▶ _Tarefas a realizar_:
- A) Diga se cada afirmação concorda com o texto sobre as livrarias e a Amazon, respondendo sim ou não e citando entre aspas as palavras exatas do texto que decidem: (i) A Amazon começou a vender livros online em 1995. (ii) A operação de eBooks da B&N com o leitor Nook foi tão bem sucedida quanto a da Amazon com o Kindle. (iii) A loja B&N de Aventura foi fechada em 2014.
- B) Por favor, dê sequência ao texto sobre as livrarias e a Amazon, começando logo após a última frase apresentada.

▶ _Texto para leitura_:
Comprei toneladas de livros na lojas que fechavam, por preços de 1 a 3 dólares.
Tirei uma fotografia de uma loja em fechamento – BORDERS Store Closing – que, anos depois, em
2014, virou capa do meu livro “O futuro
do livro impresso, do jornal e da revista num mundo cada vez mais digital”.
A Barnes and Noble (B&N)
comprou a marca e algumas operações da defunta Borders, o que só serviu para
tornar a situação da própria B&N cada vez mais periclitante, Tanto que, em
2014, tive o extremo dissabor de ver a minha loja B&N do coração, a loja de
Aventura, ser fechada também!
A B&N vem no vermelho há
muitos anos, fechando lojas, sua operação de eBooks, com o leitor Nook, nunca
foi bem sucedida como a da Amazon, com o Kindle. Ainda agora, em Setembro
passado, havia rumores – mais uma vez! – de compra do grupo, mas na verdade
ninguém quer botar a mão nessa cumbuca.
Quando a Amazon surgiu vendendo
livros online (era 1995, os livros era todos só em papel), bastou um intervalo
de 5 anos, até 2000, para que 45% da livrarias independentes dos Estados Unidos
fechassem. Seguiram-se a desgraça da Borders e a contração da Barnes and Noble.
Então, em 2007, a Amazon lançou o leitor Kindle e os eBooks entraram no mercado
pra valer, crescendo exponencialmente até 2014, quando encontraram seu primeiro
patamar.
Resumindo, em todo esse tempo, os
outros diminuíram ou desapareceram e só a Amazon cresceu. A ponto de fazer hoje
de Jeff Bezos, um filho de imigrante cubano, seu fundador e proprietário, o
homem mais rico do mundo desde 2017. Mas isso, é claro, porque a Amazon não se
limitou a vender livros físicos e eletrônicos, hoje está praticamente em todos
os negócios de produtos vendáveis à distância.

▶ _Trechos dos dados_:
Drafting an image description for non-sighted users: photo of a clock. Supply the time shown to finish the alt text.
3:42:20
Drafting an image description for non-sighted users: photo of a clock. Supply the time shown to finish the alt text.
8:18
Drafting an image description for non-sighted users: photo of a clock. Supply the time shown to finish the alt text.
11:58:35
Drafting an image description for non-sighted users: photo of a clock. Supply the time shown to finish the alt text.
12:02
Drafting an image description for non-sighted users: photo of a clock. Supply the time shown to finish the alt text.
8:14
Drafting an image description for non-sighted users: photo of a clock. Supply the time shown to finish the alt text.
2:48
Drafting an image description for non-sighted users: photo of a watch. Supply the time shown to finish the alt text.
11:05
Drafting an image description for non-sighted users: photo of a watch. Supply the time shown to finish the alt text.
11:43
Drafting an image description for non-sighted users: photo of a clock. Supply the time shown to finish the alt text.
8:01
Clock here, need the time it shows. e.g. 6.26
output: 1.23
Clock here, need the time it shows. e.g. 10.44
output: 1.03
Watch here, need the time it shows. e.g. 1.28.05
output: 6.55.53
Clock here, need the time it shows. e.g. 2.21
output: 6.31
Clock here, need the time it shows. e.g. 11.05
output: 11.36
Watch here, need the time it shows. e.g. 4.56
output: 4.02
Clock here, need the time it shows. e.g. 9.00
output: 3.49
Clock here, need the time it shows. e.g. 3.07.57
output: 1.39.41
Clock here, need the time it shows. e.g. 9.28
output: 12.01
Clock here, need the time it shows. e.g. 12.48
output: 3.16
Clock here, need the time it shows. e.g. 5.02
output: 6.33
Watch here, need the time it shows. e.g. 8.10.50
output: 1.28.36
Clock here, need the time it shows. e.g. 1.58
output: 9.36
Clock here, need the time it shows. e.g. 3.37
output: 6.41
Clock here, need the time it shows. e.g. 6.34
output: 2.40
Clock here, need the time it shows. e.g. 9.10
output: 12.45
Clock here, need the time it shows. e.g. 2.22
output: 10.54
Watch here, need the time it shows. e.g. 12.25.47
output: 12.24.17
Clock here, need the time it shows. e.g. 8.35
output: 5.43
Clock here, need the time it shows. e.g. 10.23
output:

▶ _Resultados finais_:
- A)
(i) Sim: "Quando a Amazon surgiu vendendo livros online (era 1995".
(ii) Não: "sua operação de eBooks, com o leitor Nook, nunca foi bem sucedida como a da Amazon, com o Kindle".
(iii) Sim: "em 2014, tive o extremo dissabor de ver a minha loja B&N do coração, a loja de Aventura, ser fechada também!"

- B)
Mas agora vejam só que coisa
esquisita vem acontecendo desde o ano passado: A Amazon começou a montar
livrarias FÍSICAS, hoje está com algo como 15 ou mais delas. É o triunfo e o
retorno da livraria brick and mortar
(tijolo e cimento). Claro que é um outro conceito de livrarias, mas, ainda
assim, elas têm estoques enxutos de livros físicos, estoques que são pouco mais
do que mostruários, posto que a entrega de correio americano pode se dar em 24
ou 48 horas.
E ainda mais esta: Nos EUA está
acontecendo o crescimento do número de livrarias físicas independentes outra vez! li na PW desta semana que esse
crescimento, segundo a American Booksellers Association, foi de 35%. Só que o
tapado do jornalista esqueceu de dizer em quanto tempo isso aconteceu, vou
procurar descobrir depois de escrever esta nota.
Mas o que chama mais a atenção é o
TIPO de livraria que vem aí. Mas deixo para escrever sobre isso depois. Voltemos
ao Brasil, por enquanto.
Em suma, no Brasil vai acontecer a
mesma coisa. Nós somos especialistas em copiar tudo o que os norteamericanos
têm de bom e de ruim, principalmente de ruim. As redes de livrarias quebraram
lá primeiro. Agora elas quebram aqui. Mas, passados os abalos maiores, os
livros continuaram a ser produzidos, as estruturas de venda em rede ou
independentes não morreram, só trocaram de donos. Aqui vai ser igualzinho, com
uma defasagem de 6 a 10 anos, como acontece sempre. E, claro, com a Amazon
assumindo o papel de maior player por aqui também. Que remédio!
A 10ª pesquisa da GfK e ANL
(Associação Nacional de Livrarias) foi divulgada agora. Ele mede o desempenho
do varejo de livros no período de 3 a 30 de setembro passados, comparando-o com
igual período de 2017. Os resultados mostram:
3,8 milhões de livros vendidos,
com faturamento de 142,3 milhões. Isso é 8,6 e 1,2 por cento maior do que em
Setembro de 2017. Se pegarmos o acumulado do ano, os número são: 40,7 milhões
de livros vendidos do início do ano até agora, com faturamento de 1,75 bilhões
de reais. Isso é 4,2 e 3,6 por cento mais do que no mesmo período de 2017. Logo...
as vendas e o faturamento CRESCERAM! Ou seja, o mercado CONSUMIDOR não se
retraiu. Os leitores continuaram comprando livros, em que pese a tal “crise”
brasileira.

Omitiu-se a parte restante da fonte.